If the description by the medic is accurate enough, maybe a stroke protocol can be activated. If it’s not, then the process has to wait until the patient arrives at the emergency room. Adding relevant video and images to the content ER teams receive through the platform would help contextualize all this information and better respond to these cases.

Feit recalled a November chat he had with Bob Kocher, a partner at Venrock, in which he encouraged Feit and co-founder Christian Witt to look beyond documentation software and think about what sorts of services they could layer onto the technology platform. “He was absolutely right, and with some digging into the available numbers on the cost of emergency care (redundancies, errors, treatment delays), we immediately saw the opportunity to use our technology as a way of collecting mountains of useful information that can be made actionable very quickly.”

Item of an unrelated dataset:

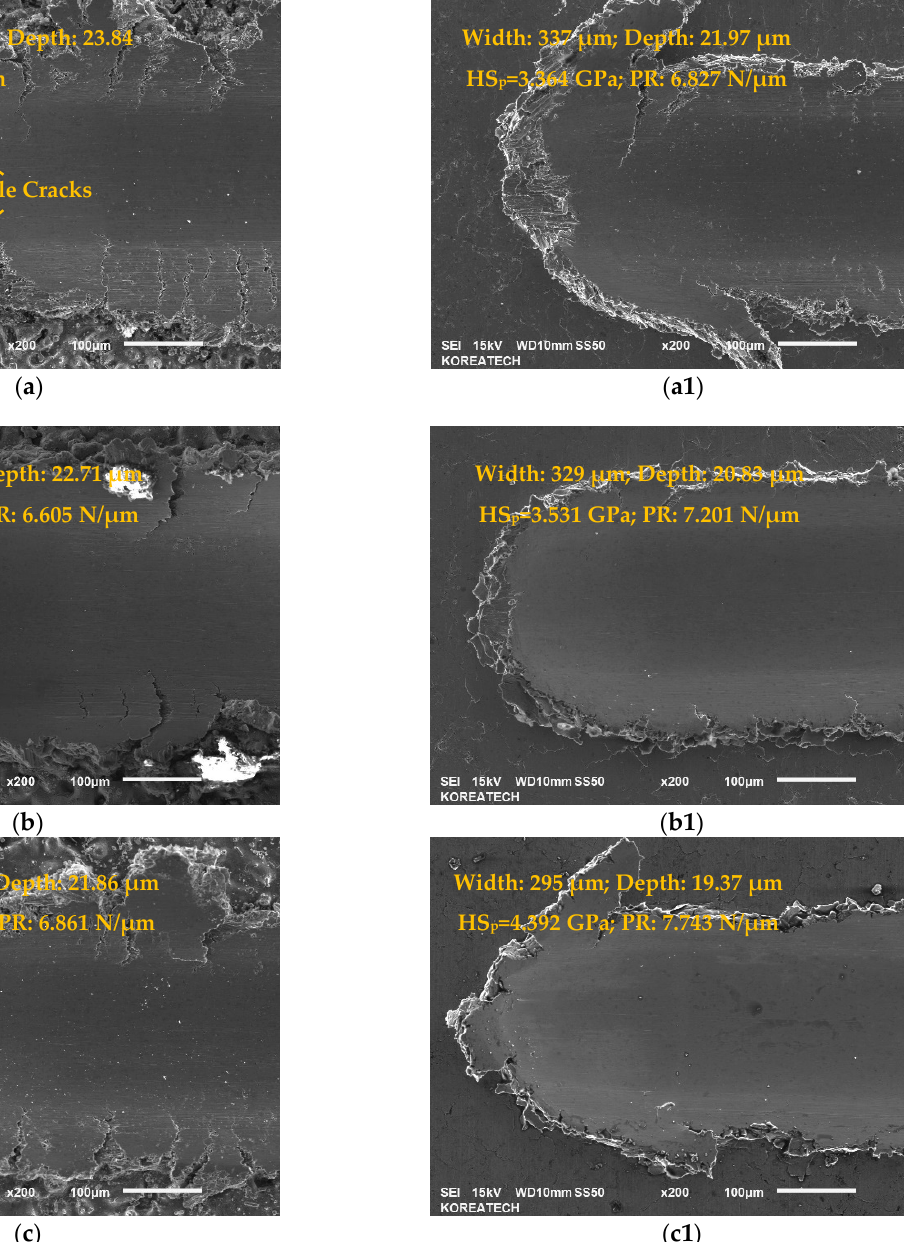
Figure 8. SEM images of the ends of scratch grooves showing scratch-induced grooves formed on the surface of the carburized, pre-, and post-carburized UNSM-treated KHR 45A steels. ( a ) carburized KHR 45A (A), ( b ) pre-carburizing UNSM-treated KHR 45A (A), ( c ) carburized KHR 45A (B), ( a1 ) carburized KHR 45A (A)+UNSM, ( b1 ) UNSM+ carburized KHR 45A (A)+UNSM and ( c1 ) carburized KHR45A (B)+UNSM.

A recent ride-along with an EMS team in Pittsburgh underscored the importance of contextualized patient information for Feit. A cardiac monitoring device seemed to indicate that a patient was having a heart attack and Feit couldn’t figure out why the medic was ignoring it. But the medic pointed out that the patient, who was familiar to the medic, simply had an irregular heartbeat, which the device interpreted as a heart attack. Feit recalled something the medic said to him: “You have to treat the patient, not the monitor.”

He added: “If you can couch that device’s signals in the context of a longitudinal record, only then can you provide enough detail to empower smart decisions both en route and at the receiving facility, which means you have less need to start from scratch upon arrival.”